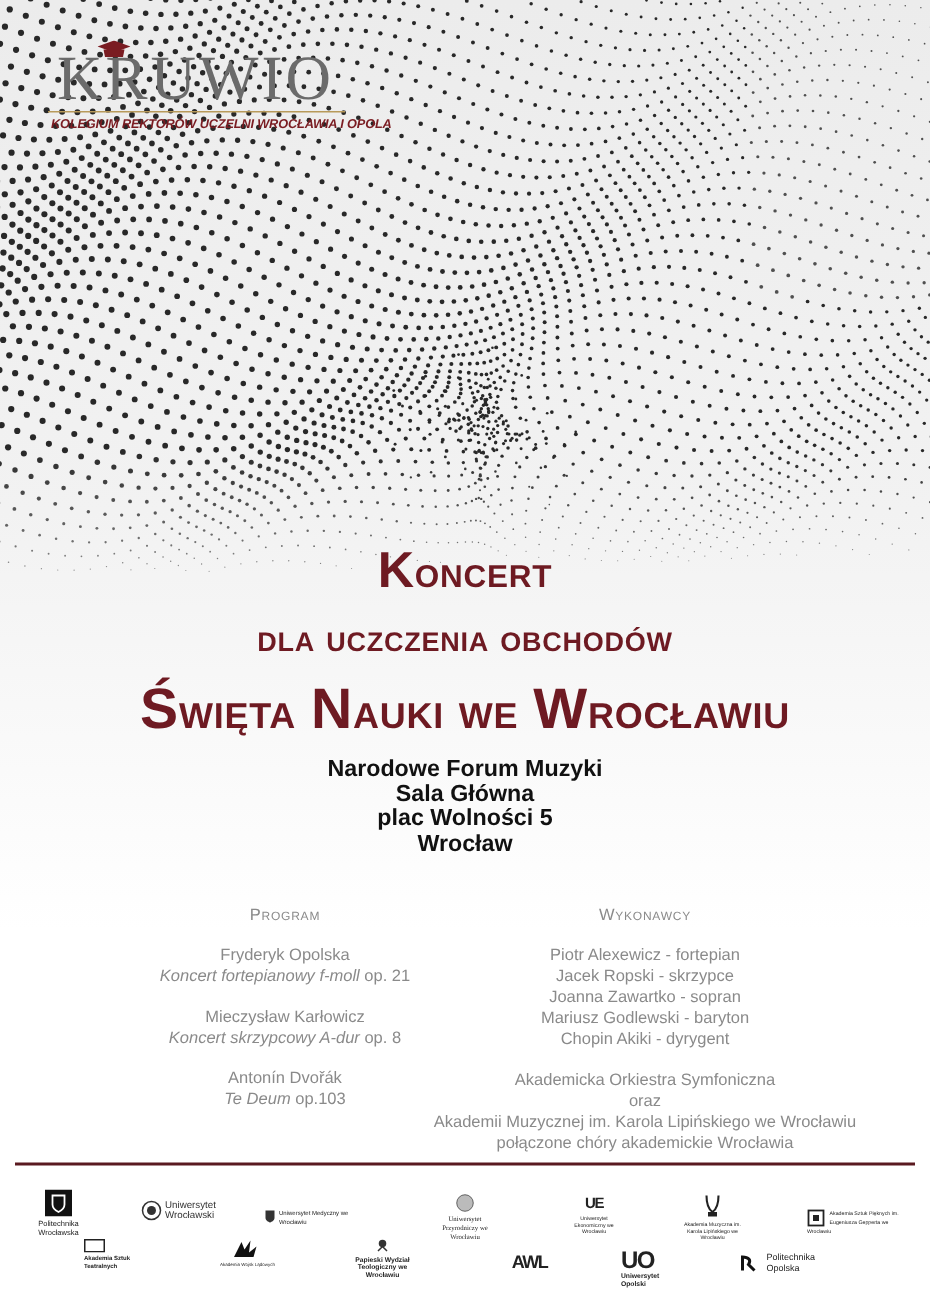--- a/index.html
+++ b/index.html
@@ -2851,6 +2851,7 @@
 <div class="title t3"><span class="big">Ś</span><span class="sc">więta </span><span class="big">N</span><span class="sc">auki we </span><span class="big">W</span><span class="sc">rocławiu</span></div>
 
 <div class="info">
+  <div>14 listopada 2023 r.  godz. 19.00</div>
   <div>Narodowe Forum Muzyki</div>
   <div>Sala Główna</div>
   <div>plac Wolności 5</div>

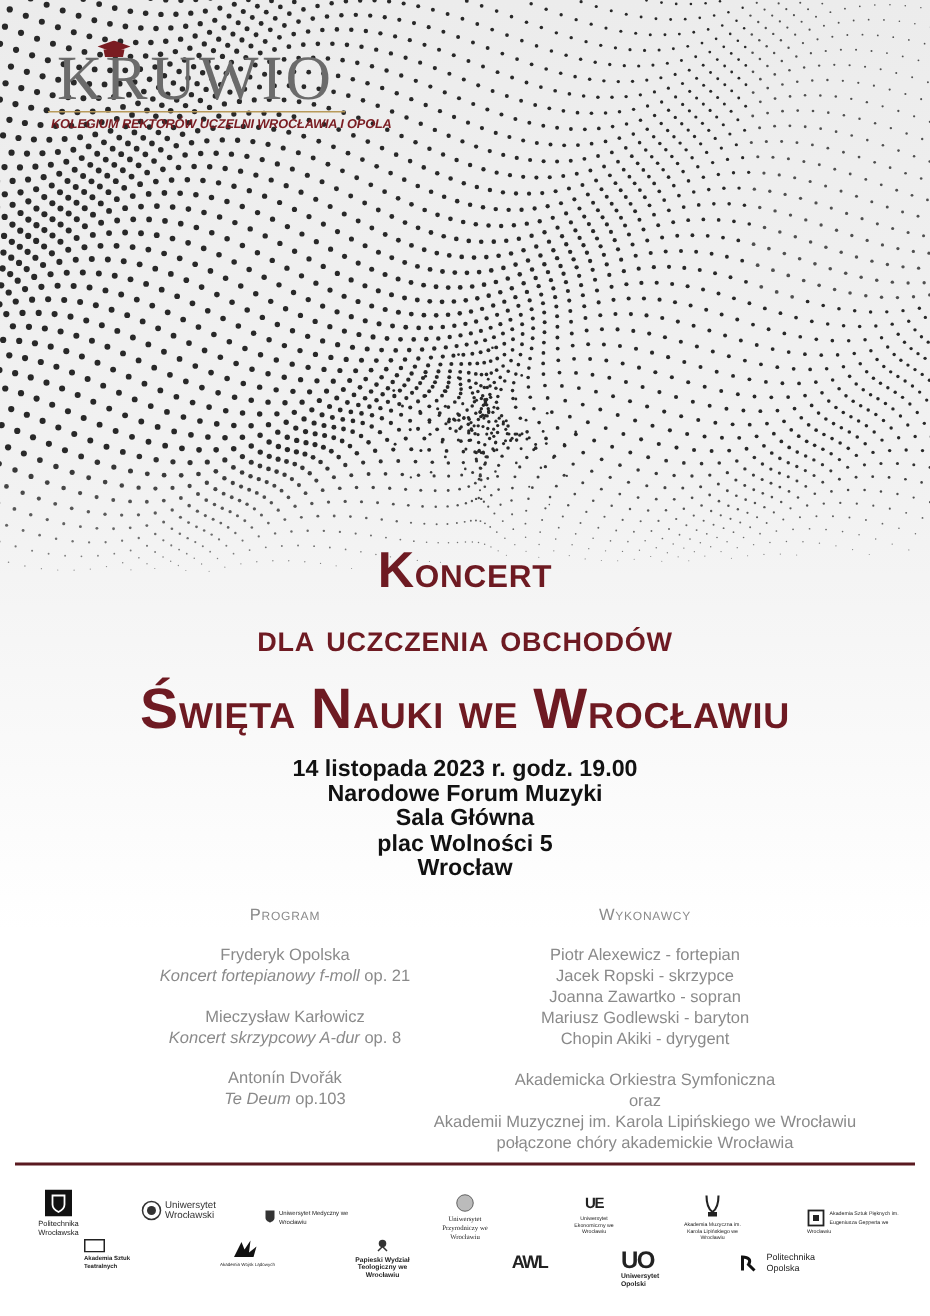--- a/index.html
+++ b/index.html
@@ -2854,7 +2854,7 @@
   <div>14 listopada 2023 r.  godz. 19.00</div>
   <div>Narodowe Forum Muzyki</div>
   <div>Sala Główna</div>
-  <div>plac Wolności 5</div>
+  <div>plac Wolności 2</div>
   <div>Wrocław</div>
 </div>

◇ ◇ ◇ ◇

> [REQUIREMENT]: Quote the records in full and exactly; skip any image.

> [WRITTEN ANSWER]:
--- a/index.html
+++ b/index.html
@@ -2851,6 +2851,7 @@
 <div class="title t3"><span class="big">Ś</span><span class="sc">więta </span><span class="big">N</span><span class="sc">auki we </span><span class="big">W</span><span class="sc">rocławiu</span></div>
 
 <div class="info">
+  <div>14 listopada 2023 r.  godz. 19.00</div>
   <div>Narodowe Forum Muzyki</div>
   <div>Sala Główna</div>
   <div>plac Wolności 5</div>

--- a/index.html
+++ b/index.html
@@ -2854,7 +2854,7 @@
   <div>14 listopada 2023 r.  godz. 19.00</div>
   <div>Narodowe Forum Muzyki</div>
   <div>Sala Główna</div>
-  <div>plac Wolności 5</div>
+  <div>plac Wolności 2</div>
   <div>Wrocław</div>
 </div>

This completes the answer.